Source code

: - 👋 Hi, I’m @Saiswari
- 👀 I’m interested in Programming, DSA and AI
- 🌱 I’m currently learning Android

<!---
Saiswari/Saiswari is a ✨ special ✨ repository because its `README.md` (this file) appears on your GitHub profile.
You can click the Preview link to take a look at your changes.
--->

- **Task item**:
Count the lines in the entries that contain the string "Saiswari", treating uppercase and lowercase as distinct, and give only the number.

- **Your solution**:
2